(Data entries)
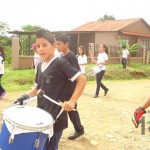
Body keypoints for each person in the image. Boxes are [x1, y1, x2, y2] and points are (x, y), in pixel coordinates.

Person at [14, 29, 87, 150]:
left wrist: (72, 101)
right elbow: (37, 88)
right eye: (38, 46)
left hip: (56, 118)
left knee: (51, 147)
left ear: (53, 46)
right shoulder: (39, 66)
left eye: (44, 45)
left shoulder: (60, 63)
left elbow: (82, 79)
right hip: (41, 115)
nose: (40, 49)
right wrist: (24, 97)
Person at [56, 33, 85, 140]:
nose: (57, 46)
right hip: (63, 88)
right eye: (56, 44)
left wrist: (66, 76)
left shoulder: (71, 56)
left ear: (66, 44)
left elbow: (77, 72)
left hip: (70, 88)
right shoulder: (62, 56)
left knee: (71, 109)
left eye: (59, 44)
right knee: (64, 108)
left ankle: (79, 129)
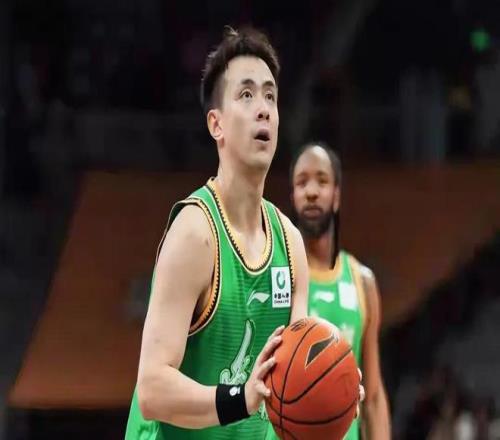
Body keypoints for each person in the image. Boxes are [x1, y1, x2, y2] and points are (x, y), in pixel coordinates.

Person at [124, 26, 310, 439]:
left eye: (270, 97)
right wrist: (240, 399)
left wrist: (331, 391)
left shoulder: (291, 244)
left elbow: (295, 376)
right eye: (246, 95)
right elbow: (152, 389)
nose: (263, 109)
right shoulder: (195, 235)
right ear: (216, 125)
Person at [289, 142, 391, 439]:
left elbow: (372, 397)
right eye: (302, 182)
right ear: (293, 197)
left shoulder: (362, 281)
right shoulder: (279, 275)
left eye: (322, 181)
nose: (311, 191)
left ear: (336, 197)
* * *
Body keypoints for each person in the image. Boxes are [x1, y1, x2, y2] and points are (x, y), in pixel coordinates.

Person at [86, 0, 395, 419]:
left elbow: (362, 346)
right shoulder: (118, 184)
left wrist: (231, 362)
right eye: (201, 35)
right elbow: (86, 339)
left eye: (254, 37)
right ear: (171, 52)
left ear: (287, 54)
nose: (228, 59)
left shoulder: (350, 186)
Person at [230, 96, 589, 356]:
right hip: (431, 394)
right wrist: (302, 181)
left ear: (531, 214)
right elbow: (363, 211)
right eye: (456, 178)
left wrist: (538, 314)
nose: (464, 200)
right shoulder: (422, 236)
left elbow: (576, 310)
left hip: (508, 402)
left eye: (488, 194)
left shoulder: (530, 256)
==
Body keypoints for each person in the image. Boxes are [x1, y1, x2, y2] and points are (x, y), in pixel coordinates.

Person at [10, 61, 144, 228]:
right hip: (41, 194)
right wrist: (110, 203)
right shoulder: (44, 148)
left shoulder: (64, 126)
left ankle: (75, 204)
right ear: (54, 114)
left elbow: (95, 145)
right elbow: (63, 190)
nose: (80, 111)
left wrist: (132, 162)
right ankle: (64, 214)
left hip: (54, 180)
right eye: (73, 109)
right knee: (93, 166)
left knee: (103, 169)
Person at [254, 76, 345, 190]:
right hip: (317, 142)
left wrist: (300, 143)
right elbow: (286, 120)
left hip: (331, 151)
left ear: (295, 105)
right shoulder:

## AIM OF THE EXERCISE:
Retype only the stretch of lines above starting at the one with "nose: (228, 59)" and stopping at the one with "left shoulder: (530, 256)", exactly as written, with both kept.

## ANSWER TO THIS EXERCISE:
nose: (228, 59)
left shoulder: (350, 186)
Person at [230, 96, 589, 356]:
right hip: (431, 394)
right wrist: (302, 181)
left ear: (531, 214)
right elbow: (363, 211)
right eye: (456, 178)
left wrist: (538, 314)
nose: (464, 200)
right shoulder: (422, 236)
left elbow: (576, 310)
left hip: (508, 402)
left eye: (488, 194)
left shoulder: (530, 256)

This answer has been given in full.